§ **ENTRIES PROVIDED**:
---*---
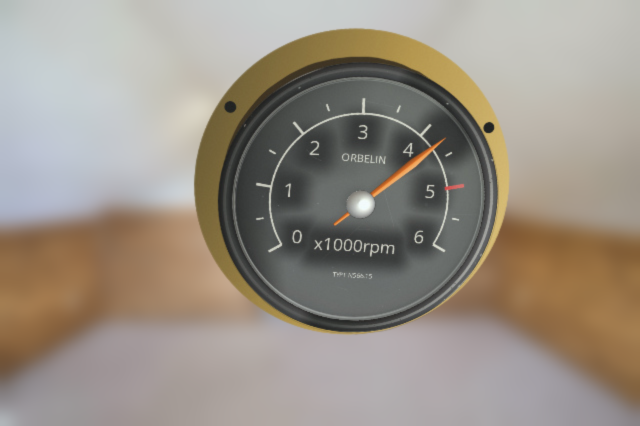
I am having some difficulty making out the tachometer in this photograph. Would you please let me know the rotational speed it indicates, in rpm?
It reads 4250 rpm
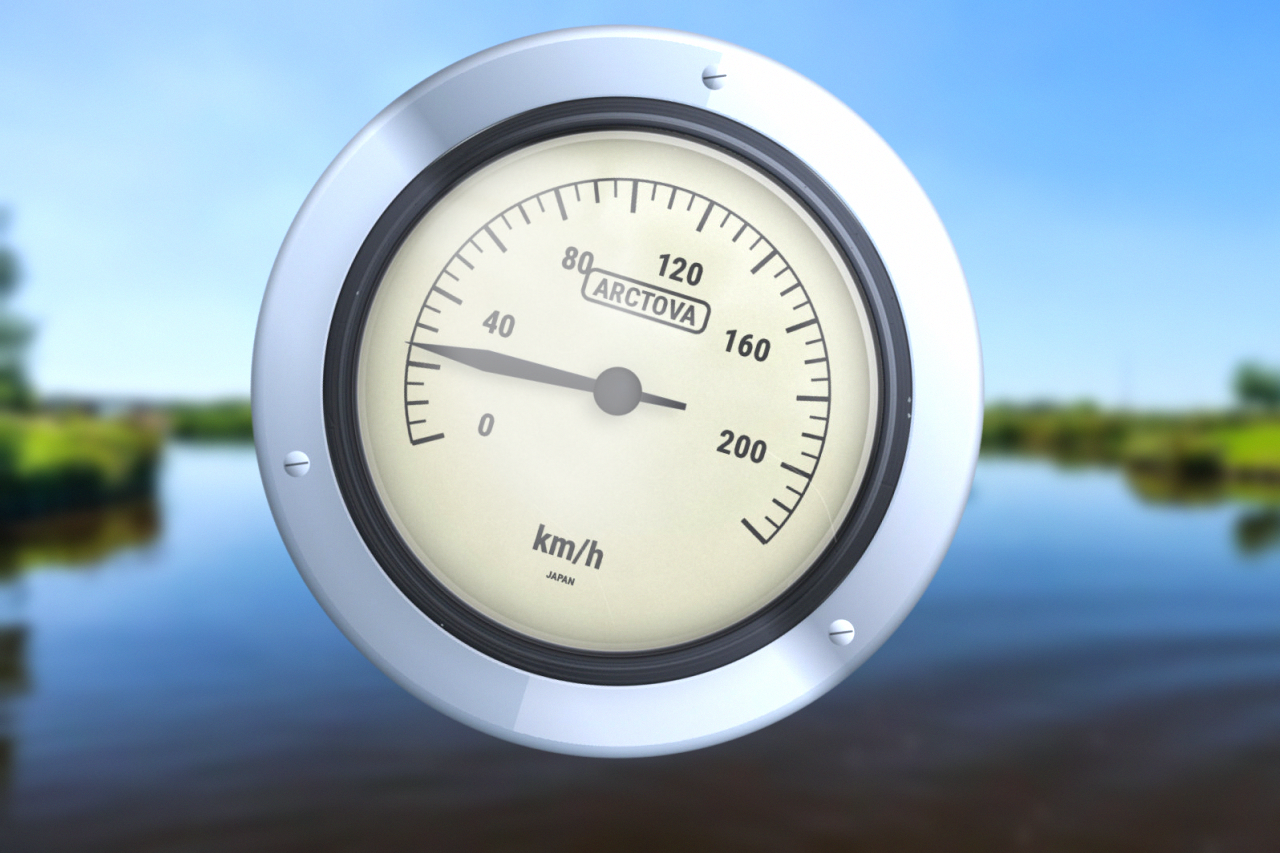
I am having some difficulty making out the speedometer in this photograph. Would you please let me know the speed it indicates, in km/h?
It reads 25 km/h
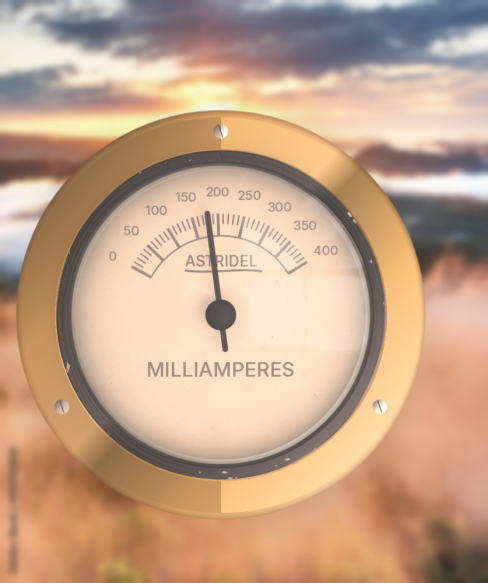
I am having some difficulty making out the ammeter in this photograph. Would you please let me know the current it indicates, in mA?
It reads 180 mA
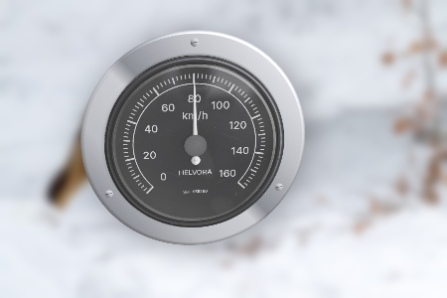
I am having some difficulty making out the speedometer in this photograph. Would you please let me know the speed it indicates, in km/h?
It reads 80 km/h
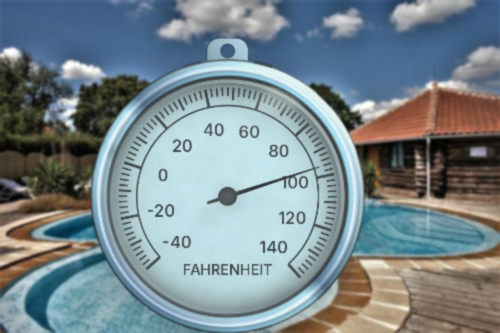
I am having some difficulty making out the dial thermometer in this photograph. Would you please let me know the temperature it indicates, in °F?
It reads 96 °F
---*---
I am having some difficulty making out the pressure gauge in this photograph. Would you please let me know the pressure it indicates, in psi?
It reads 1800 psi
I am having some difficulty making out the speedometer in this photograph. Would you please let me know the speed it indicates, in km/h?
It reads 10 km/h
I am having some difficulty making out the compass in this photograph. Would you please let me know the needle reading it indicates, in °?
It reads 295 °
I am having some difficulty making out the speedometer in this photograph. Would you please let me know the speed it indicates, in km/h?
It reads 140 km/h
---*---
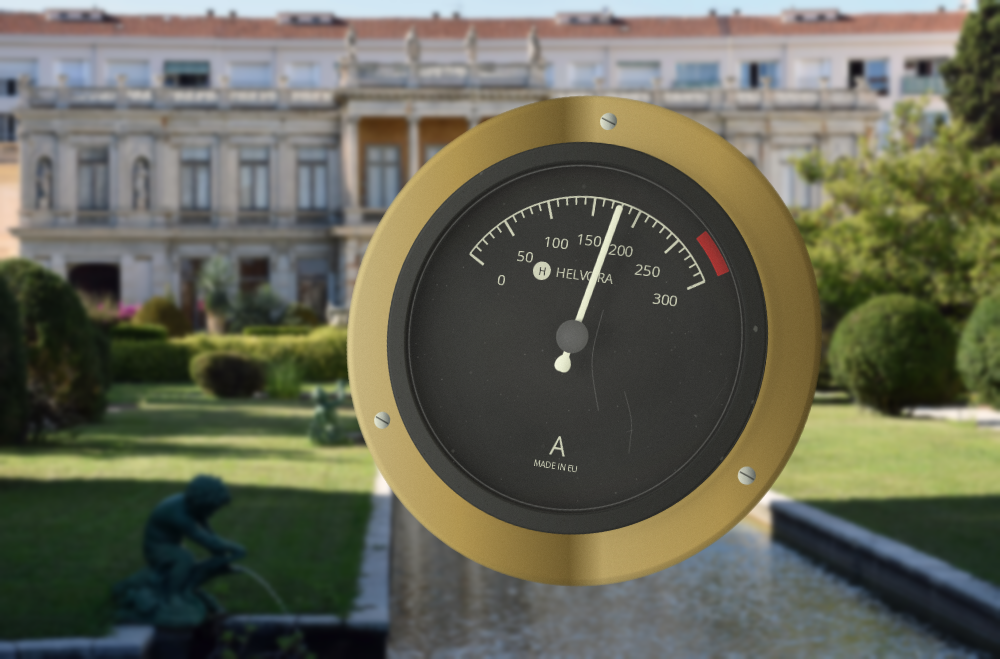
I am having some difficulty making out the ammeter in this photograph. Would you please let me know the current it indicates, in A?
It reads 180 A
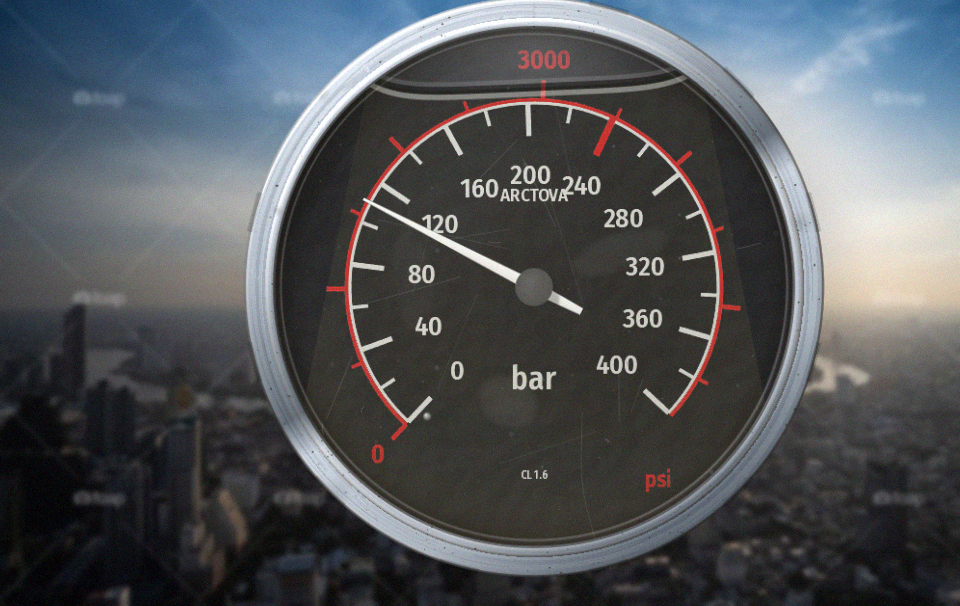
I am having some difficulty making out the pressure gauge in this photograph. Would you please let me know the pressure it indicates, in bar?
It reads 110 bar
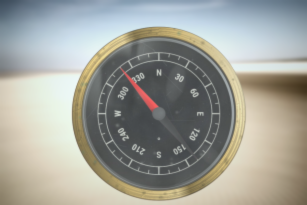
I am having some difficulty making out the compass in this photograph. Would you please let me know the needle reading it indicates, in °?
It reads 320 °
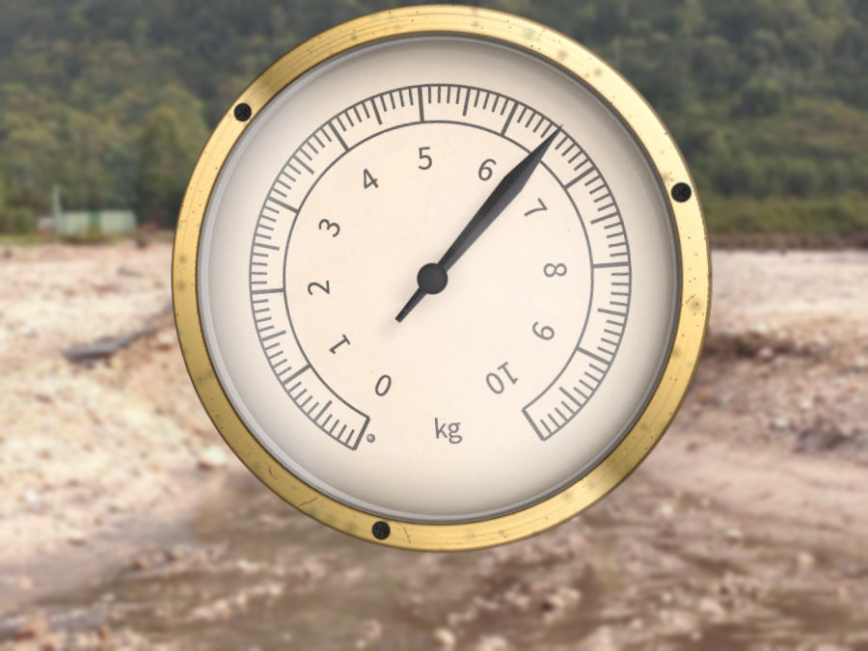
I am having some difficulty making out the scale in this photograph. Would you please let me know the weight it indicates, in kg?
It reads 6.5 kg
---*---
Set out the lines as a Markdown table with the columns Number and Line, giving each line a number and leaving out blank lines. Start with the line containing "I am having some difficulty making out the dial" and go through the line containing "It reads 96 °F".

§ **OUTPUT FOR THIS EXERCISE**:
| Number | Line |
|---|---|
| 1 | I am having some difficulty making out the dial thermometer in this photograph. Would you please let me know the temperature it indicates, in °F? |
| 2 | It reads 96 °F |